**BRIEF 1:** In the article on managing U.S. severe thunderstorm risk, when does AIR plan to release its substantially updated severe thunderstorm model for the United States?
**BRIEF 2:** Quote the severe thunderstorm article, everything from "Detrending Provides Near-Present" down to "next several years.".
**BRIEF 3:** Write the next part of the article on managing U.S. severe thunderstorm risk, picking up right after its final sentence.

---------- PAGE ----------

Managing U.S. Severe Thunderstorm Risk: Part 1, Reassessing the Hazard with New Data and Technologies
Nov 29, 2021
Editor's Note: AIR plans to release a substantially updated severe thunderstorm model for the United States in summer 2022. This article is the first of three in our series on managing U.S. severe thunderstorm risk. This first article discusses newly available data, technological advances, and the importance of capturing all severe thunderstorm outbreaks to successfully manage this risk. In addition, we discuss the impact of climate change on the severe thunderstorm peril. In Part II we will discuss our innovative and first-of-its-kind Hail Vulnerability Framework and how our updated model can distinguish the view of risk from one property to another. In Part III we discuss our Verisk-wide approach to looking at cat risk and non-cat risk, our validation methodology, and how companies can use their own claims experience with our model to form their own view of risk.
Severe thunderstorms are among the highest loss-causing catastrophic event types in the United States, not only because of long-lasting and intense outbreaks of hail, straight-line wind, and tornado, but also because of the cumulative effect of shorter, less intense outbreaks. To comprehensively represent severe thunderstorm risk, a catastrophe model must capture the high frequency of severe thunderstorms as well as the relatively small size of many hail, straight-line wind, and especially tornado swaths. While reports of severe thunderstorm occurrence are an important initial resource, additional data sources such as radar (for hail) and reanalysis data are critical for addressing these challenges. A robust stochastic catalog of severe thunderstorm outbreaks must capture the following: realistic frequency, location, and swath characteristics across the United States. To achieve this, the updated AIR Severe Thunderstorm Model for the United States is informed by detrended storm reports and radar data. In this article, we discuss the detrending process we use and why; how we use radar data to enhance the model’s hail hazard component; and how our model captures the full range of severe thunderstorm outbreaks, including their frequency, duration, and severity across the U.S. Importantly, we also explain the impact of climate change on the severe thunderstorm peril and finally, we discuss how to manage this risk.
Detrending Provides Near-Present View of Severe Thunderstorm Risk
The ultimate goal of a catastrophe model is to faithfully represent the risk everywhere—even in locations where exposure does not exist today—because it may exist tomorrow. An additional challenge is to build a model in such a way that it continues to faithfully represent activity over the next several years.
The AIR model was developed using storm reports from the United States Storm Prediction Center (SPC), which are point observations of severe hail, wind, and tornado occurrences. Because these observational data reflect biases, such as population growth, the expansion of urban areas, and increased ease of reporting severe weather outbreaks, these data must be detrended to remove population and reporting bias. The impacts of climate change on frequency, intensity, and other characteristics are also important to address. And, although the current state of the science and limitations in the observations preclude understanding specific climate contributions to the data, detrending the data also addresses trends that may exist from climate change, as frequencies of the past are re-defined to what they would be in the present. The detrending allows a much longer time series that can be used to build the model, which increases its stability.

---------- GIVEN INFORMATION ----------

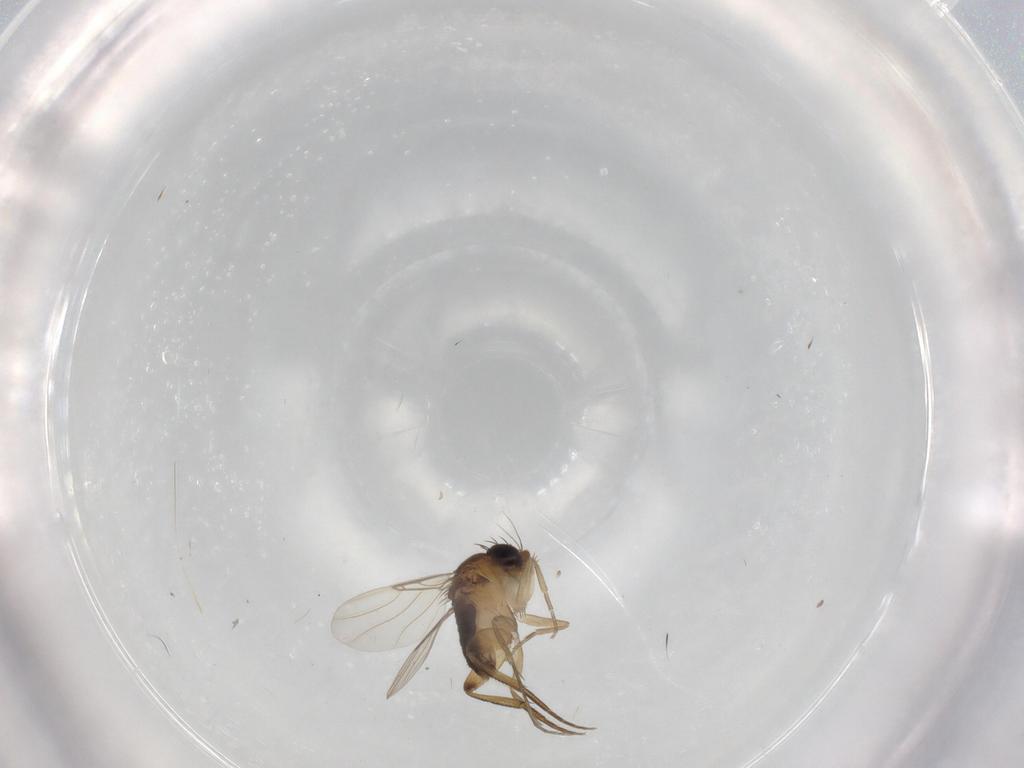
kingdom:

----------

**WRITTEN ANSWER 1:** In summer 2022.

**WRITTEN ANSWER 2:**
Detrending Provides Near-Present View of Severe Thunderstorm Risk
The ultimate goal of a catastrophe model is to faithfully represent the risk everywhere—even in locations where exposure does not exist today—because it may exist tomorrow. An additional challenge is to build a model in such a way that it continues to faithfully represent activity over the next several years.

**WRITTEN ANSWER 3:**
AIR’s detrending methodology assumes that the last several years represent a baseline view of mean severe thunderstorm frequency, which reflects near-present climate conditions. Detrending involves bringing the earlier years up to that baseline level without changing the frequency in the more recent years. Figure 1 shows how we pivoted the raw time series of activity (in blue) using the most recent activity—which represents near-present climate and also shows stability in the mean frequency as an anchor point to produce the detrended series (in gray).
This pivot strategy simultaneously eliminates population biases and accounts for trends from climate change while preserving the interannual and multidecadal variability. Detrending the historical SPC data, along with the use of reanalysis data sets and radar data sets over the past several decades (see “Identifying Climate Change Trends box) provides a view of the severe thunderstorm risk in the U.S. in the near-present climate.
Leveraging Radar Data for Realistic Hail Swaths
A severe thunderstorm model must capture hail swaths that are realistic not only in their length, width, and intensity but also in their regional and seasonal variation. The updated model features a hail hazard component informed by 20 years of radar data, specifically the NOAA Next Generation Weather Radar (NEXRAD Level II) radar reflectivity data for the contiguous United States on a 2-km grid at 10-minute time intervals. Using an in-house tracking algorithm, we identified more than 3 million potential hailstorms and mapped their evolution in time and space; higher reflectivity values translated into a higher potential for hail occurrence. By joining the radar-tracked storms to NEXRAD Level-III hail signatures, as well as hail reports obtained from the SPC, the Community Collaborative Rain, Hail and Snow Network (CoCoRaHS), and the Severe Hazards Analysis & Verification Project (SHAVE), we were able to filter storms by observed and radar-estimated hail size to ensure that only severe hail swaths―those with a radar-estimated hail size of 1.75 inches or a reported hail size of 0.75 inches―were kept. This process yielded thousands of radar-tracked hail swaths, capturing intensity and geometry, offering realistic year-round coverage across the contiguous United States. The animation in Figure 2 demonstrates how regions of high radar reflectivity (warm colors) are tracked through time and space to create hail swaths/footprints.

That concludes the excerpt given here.